Морган отошел к вращающемуся стенду, снял с него малярную кисть, вернулся назад, положил магнитофон себе на колени и медленно, мягко прошелся кистью по канавкам в пластиковой крышке динамика. Из канавок выскочили белые крупинки. «Скорее всего, сахар. Или песок, – сказал Морган. – Хмм». Он снова нажал на кнопку. Труба зазвучала чисто и ясно. Морган отдал магнитофон Эмили и вернулся к расчету с покупателем.
Он, словно домовой, оставлял, уходя от Мередитов, чудотворно исправленную электропроводку, плавно скользящие оконные рамы, неподтекающие краны и туалетные бачки с хитроумными приспособлениями из проволоки, которые были прежде плечиками для пальто, а теперь не позволяли воде переливаться. «Как, должно быть, чудесно, – сказала, разговаривая с Бонни, Эмили, – всегда иметь его рядом, он же может починить что угодно», но Бонни лишь недоуменно посмотрела на нее и спросила: «Кто, Морган?»

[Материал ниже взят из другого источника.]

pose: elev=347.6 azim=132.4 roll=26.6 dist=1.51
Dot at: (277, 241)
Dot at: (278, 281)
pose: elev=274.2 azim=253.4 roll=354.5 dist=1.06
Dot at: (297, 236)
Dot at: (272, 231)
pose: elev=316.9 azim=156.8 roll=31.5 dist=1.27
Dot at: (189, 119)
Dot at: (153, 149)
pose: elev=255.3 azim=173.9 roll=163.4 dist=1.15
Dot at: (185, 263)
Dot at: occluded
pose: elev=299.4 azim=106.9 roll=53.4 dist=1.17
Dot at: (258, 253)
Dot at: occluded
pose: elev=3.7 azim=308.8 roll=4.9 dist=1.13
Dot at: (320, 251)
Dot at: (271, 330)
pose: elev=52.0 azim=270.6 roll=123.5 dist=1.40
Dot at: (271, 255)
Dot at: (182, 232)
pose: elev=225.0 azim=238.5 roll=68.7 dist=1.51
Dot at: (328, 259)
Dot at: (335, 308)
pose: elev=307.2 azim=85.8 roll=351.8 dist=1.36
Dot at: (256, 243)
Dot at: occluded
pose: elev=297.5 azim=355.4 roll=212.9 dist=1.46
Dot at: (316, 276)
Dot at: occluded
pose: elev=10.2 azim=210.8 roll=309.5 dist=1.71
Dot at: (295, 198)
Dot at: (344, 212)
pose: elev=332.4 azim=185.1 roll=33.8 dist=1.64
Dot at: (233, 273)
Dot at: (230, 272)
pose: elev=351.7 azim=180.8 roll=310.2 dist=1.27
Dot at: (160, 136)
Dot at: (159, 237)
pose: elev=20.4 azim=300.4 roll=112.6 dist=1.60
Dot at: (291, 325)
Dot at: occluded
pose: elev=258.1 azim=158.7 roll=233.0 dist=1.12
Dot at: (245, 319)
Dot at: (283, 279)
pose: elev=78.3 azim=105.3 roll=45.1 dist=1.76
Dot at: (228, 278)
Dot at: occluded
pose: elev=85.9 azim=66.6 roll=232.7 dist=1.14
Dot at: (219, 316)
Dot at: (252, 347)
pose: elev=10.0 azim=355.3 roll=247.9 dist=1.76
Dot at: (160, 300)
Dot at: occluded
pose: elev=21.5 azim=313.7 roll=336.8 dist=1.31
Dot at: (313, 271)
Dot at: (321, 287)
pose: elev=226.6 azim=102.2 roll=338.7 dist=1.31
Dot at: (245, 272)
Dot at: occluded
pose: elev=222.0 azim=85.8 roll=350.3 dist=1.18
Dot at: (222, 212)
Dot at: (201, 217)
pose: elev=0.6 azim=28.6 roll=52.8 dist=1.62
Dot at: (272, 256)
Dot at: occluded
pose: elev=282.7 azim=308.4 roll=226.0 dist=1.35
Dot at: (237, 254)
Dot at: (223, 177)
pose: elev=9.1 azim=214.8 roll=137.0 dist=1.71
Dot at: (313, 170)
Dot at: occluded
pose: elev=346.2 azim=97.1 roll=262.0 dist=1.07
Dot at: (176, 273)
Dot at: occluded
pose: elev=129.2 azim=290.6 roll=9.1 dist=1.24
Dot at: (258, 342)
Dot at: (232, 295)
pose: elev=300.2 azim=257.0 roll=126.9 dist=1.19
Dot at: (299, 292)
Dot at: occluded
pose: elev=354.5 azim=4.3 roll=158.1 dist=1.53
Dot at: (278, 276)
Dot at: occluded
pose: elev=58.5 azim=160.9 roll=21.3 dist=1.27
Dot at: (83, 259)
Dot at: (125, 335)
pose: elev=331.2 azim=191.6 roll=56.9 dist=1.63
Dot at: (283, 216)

Голову Бонни тогда занимало совсем другое. Она помогала одной из своих дочерей пережить трудную беременность. Ребенок должен был появиться на свет в феврале, но все время грозился проделать это сейчас, в начале ноября; дочери пришлось вернуться домой, чтобы пролежать пластом следующие три месяца. И Бонни больше ни о чем говорить попросту не могла. «Стоит ей немного приподняться, чтобы поправить подушку, – рассказывала она, – и я прямо-таки вижу, как ребенок выпадает, вываливается из нее, будто монета из копилки, понимаете? И я говорю: “Лиззи, лапушка, ляг сейчас же, пожалуйста”. У меня просто в голове все перевернулось. Раньше я считала, что беременность – это такая подготовка, ты выращиваешь что-то до нужного срока, а теперь для меня беременность – это усилие удержать то, что из тебя все равно вылезет раньше времени. А Морган! Ну Моргана вы знаете. Вечно болтается где-то и ничего, по правде сказать, не понимает… По вечерам приходит домой и читает ей оперные либретто. Его теперь оперы интересуют, он вам говорил? Ну сумасшедший… “Дон Жуан встречает статую и приглашает ее на ужин”, – читает он. Я говорю ему: “Фокус совершенно в твоем духе”. А он продолжает чтение. По-моему, он думает, что Лиз – все еще ребенок, которому нужно на ночь сказки рассказывать, или просто ищет оправдание тому, что сам их читает, для своего удовольствия. А ей необходимо каждый день подносы с едой приносить да судно подкладывать и потом выливать!»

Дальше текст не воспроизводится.